START Records for the exercise

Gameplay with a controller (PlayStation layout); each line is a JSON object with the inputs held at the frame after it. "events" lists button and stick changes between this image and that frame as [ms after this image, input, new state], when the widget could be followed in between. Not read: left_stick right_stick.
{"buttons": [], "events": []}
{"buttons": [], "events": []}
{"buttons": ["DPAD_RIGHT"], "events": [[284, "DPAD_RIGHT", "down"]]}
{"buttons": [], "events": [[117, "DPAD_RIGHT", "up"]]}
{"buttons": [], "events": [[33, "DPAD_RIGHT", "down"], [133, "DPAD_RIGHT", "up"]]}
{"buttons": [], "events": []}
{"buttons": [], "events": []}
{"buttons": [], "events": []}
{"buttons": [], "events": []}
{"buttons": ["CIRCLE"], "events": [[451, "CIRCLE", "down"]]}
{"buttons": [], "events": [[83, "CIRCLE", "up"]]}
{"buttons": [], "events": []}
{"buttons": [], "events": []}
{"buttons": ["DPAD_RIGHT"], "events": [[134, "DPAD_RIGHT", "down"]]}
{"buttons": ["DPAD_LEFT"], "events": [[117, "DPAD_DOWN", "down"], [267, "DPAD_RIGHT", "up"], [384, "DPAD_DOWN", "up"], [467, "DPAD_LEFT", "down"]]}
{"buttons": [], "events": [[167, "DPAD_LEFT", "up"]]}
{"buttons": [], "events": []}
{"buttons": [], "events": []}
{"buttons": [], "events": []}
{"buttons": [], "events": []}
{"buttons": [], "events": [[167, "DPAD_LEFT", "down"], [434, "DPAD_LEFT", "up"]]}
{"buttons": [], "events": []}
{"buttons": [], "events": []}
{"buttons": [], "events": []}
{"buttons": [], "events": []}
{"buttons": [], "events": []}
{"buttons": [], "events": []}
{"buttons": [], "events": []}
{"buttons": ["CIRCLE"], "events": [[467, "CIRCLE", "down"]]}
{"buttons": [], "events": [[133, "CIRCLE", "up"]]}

END Records for the exercise

=== Task instructions ===
The required output is the whole listing, printed again exactly.

=== Answer below ===
Gameplay with a controller (PlayStation layout); each line is a JSON object with the inputs held at the frame after it. "events" lists button and stick changes between this image and that frame as [ms after this image, input, new state], when the widget could be followed in between. Not read: left_stick right_stick.
{"buttons": [], "events": []}
{"buttons": [], "events": []}
{"buttons": ["DPAD_RIGHT"], "events": [[284, "DPAD_RIGHT", "down"]]}
{"buttons": [], "events": [[117, "DPAD_RIGHT", "up"]]}
{"buttons": [], "events": [[33, "DPAD_RIGHT", "down"], [133, "DPAD_RIGHT", "up"]]}
{"buttons": [], "events": []}
{"buttons": [], "events": []}
{"buttons": [], "events": []}
{"buttons": [], "events": []}
{"buttons": ["CIRCLE"], "events": [[451, "CIRCLE", "down"]]}
{"buttons": [], "events": [[83, "CIRCLE", "up"]]}
{"buttons": [], "events": []}
{"buttons": [], "events": []}
{"buttons": ["DPAD_RIGHT"], "events": [[134, "DPAD_RIGHT", "down"]]}
{"buttons": ["DPAD_LEFT"], "events": [[117, "DPAD_DOWN", "down"], [267, "DPAD_RIGHT", "up"], [384, "DPAD_DOWN", "up"], [467, "DPAD_LEFT", "down"]]}
{"buttons": [], "events": [[167, "DPAD_LEFT", "up"]]}
{"buttons": [], "events": []}
{"buttons": [], "events": []}
{"buttons": [], "events": []}
{"buttons": [], "events": []}
{"buttons": [], "events": [[167, "DPAD_LEFT", "down"], [434, "DPAD_LEFT", "up"]]}
{"buttons": [], "events": []}
{"buttons": [], "events": []}
{"buttons": [], "events": []}
{"buttons": [], "events": []}
{"buttons": [], "events": []}
{"buttons": [], "events": []}
{"buttons": [], "events": []}
{"buttons": ["CIRCLE"], "events": [[467, "CIRCLE", "down"]]}
{"buttons": [], "events": [[133, "CIRCLE", "up"]]}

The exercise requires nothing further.